- WHAT TO PRODUCE:
The goal is a clean copy of all the data below, with pictures dropped and everything else retyped exactly.

- RECORDS SUPPLIED:
=== Section Start ===

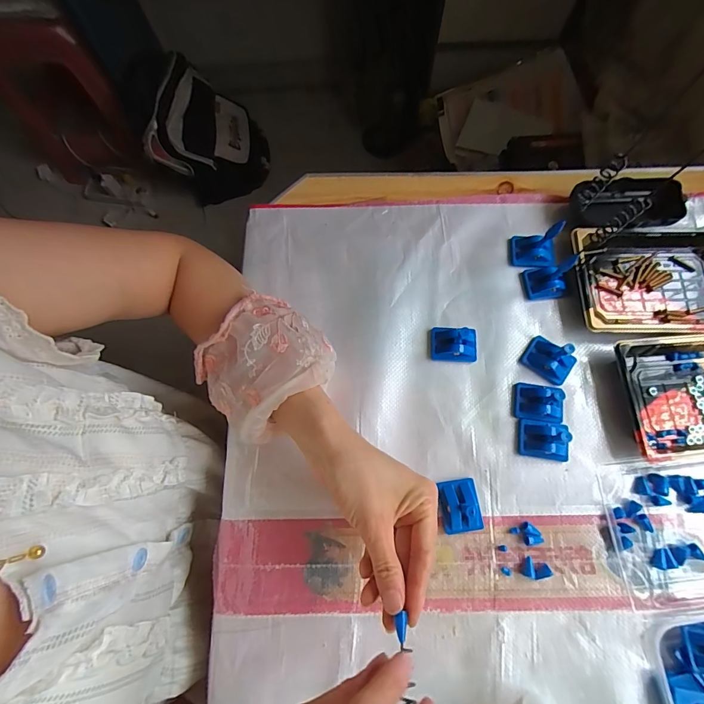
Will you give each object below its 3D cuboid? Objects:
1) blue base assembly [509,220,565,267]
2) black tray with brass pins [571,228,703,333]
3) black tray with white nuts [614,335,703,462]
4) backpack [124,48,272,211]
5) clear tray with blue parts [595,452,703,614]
[{"bbox_3d":[0.188,-0.109,0.394,0.043,0.051,0.030,8,74,3],"label":"blue base assembly"},{"bbox_3d":[0.310,-0.071,0.398,0.164,0.020,0.111,0,74,1],"label":"black tray with brass pins"},{"bbox_3d":[0.332,0.039,0.366,0.158,0.022,0.106,-4,74,0],"label":"black tray with white nuts"},{"bbox_3d":[-0.459,-0.650,1.176,0.180,0.414,0.300,34,93,39],"label":"backpack"},{"bbox_3d":[0.318,0.144,0.332,0.180,0.029,0.116,-8,74,-1],"label":"clear tray with blue parts"}]

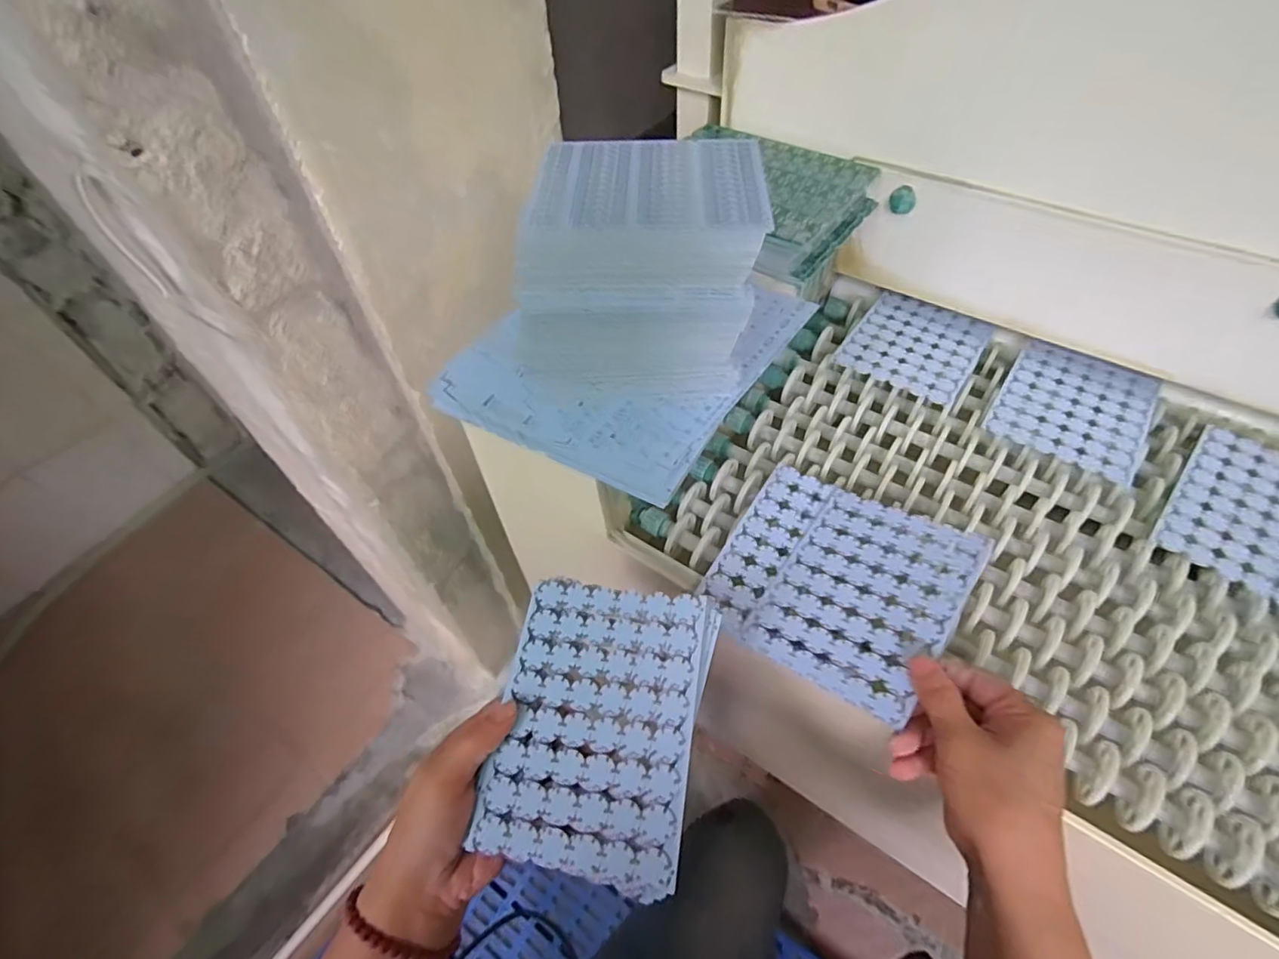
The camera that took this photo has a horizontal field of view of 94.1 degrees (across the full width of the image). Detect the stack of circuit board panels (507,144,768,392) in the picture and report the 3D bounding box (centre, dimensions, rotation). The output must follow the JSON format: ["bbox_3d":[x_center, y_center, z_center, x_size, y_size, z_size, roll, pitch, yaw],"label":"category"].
[{"bbox_3d":[0.000,-0.134,0.391,0.150,0.114,0.122,-1,52,3],"label":"stack of circuit board panels"}]

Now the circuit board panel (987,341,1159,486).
[{"bbox_3d":[0.395,-0.071,0.537,0.116,0.004,0.150,29,59,23],"label":"circuit board panel"}]

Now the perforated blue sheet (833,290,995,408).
[{"bbox_3d":[0.277,-0.138,0.595,0.114,0.004,0.136,29,59,23],"label":"perforated blue sheet"}]

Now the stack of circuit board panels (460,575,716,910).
[{"bbox_3d":[-0.025,0.139,0.349,0.117,0.026,0.154,9,54,10],"label":"stack of circuit board panels"}]

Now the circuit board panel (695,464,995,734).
[{"bbox_3d":[0.139,0.068,0.426,0.161,0.009,0.154,23,58,35],"label":"circuit board panel"}]

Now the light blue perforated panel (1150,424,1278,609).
[{"bbox_3d":[0.484,0.031,0.457,0.120,0.010,0.154,35,62,26],"label":"light blue perforated panel"}]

=== Section End ===

- REPLY:
Will you give each object below its 3D cuboid? Objects:
1) blue base assembly [509,220,565,267]
2) black tray with brass pins [571,228,703,333]
3) black tray with white nuts [614,335,703,462]
4) backpack [124,48,272,211]
5) clear tray with blue parts [595,452,703,614]
[{"bbox_3d":[0.188,-0.109,0.394,0.043,0.051,0.030,8,74,3],"label":"blue base assembly"},{"bbox_3d":[0.310,-0.071,0.398,0.164,0.020,0.111,0,74,1],"label":"black tray with brass pins"},{"bbox_3d":[0.332,0.039,0.366,0.158,0.022,0.106,-4,74,0],"label":"black tray with white nuts"},{"bbox_3d":[-0.459,-0.650,1.176,0.180,0.414,0.300,34,93,39],"label":"backpack"},{"bbox_3d":[0.318,0.144,0.332,0.180,0.029,0.116,-8,74,-1],"label":"clear tray with blue parts"}]

The camera that took this photo has a horizontal field of view of 94.1 degrees (across the full width of the image). Detect the stack of circuit board panels (507,144,768,392) in the picture and report the 3D bounding box (centre, dimensions, rotation). The output must follow the JSON format: ["bbox_3d":[x_center, y_center, z_center, x_size, y_size, z_size, roll, pitch, yaw],"label":"category"].
[{"bbox_3d":[0.000,-0.134,0.391,0.150,0.114,0.122,-1,52,3],"label":"stack of circuit board panels"}]

Now the circuit board panel (987,341,1159,486).
[{"bbox_3d":[0.395,-0.071,0.537,0.116,0.004,0.150,29,59,23],"label":"circuit board panel"}]

Now the perforated blue sheet (833,290,995,408).
[{"bbox_3d":[0.277,-0.138,0.595,0.114,0.004,0.136,29,59,23],"label":"perforated blue sheet"}]

Now the stack of circuit board panels (460,575,716,910).
[{"bbox_3d":[-0.025,0.139,0.349,0.117,0.026,0.154,9,54,10],"label":"stack of circuit board panels"}]

Now the circuit board panel (695,464,995,734).
[{"bbox_3d":[0.139,0.068,0.426,0.161,0.009,0.154,23,58,35],"label":"circuit board panel"}]

Now the light blue perforated panel (1150,424,1278,609).
[{"bbox_3d":[0.484,0.031,0.457,0.120,0.010,0.154,35,62,26],"label":"light blue perforated panel"}]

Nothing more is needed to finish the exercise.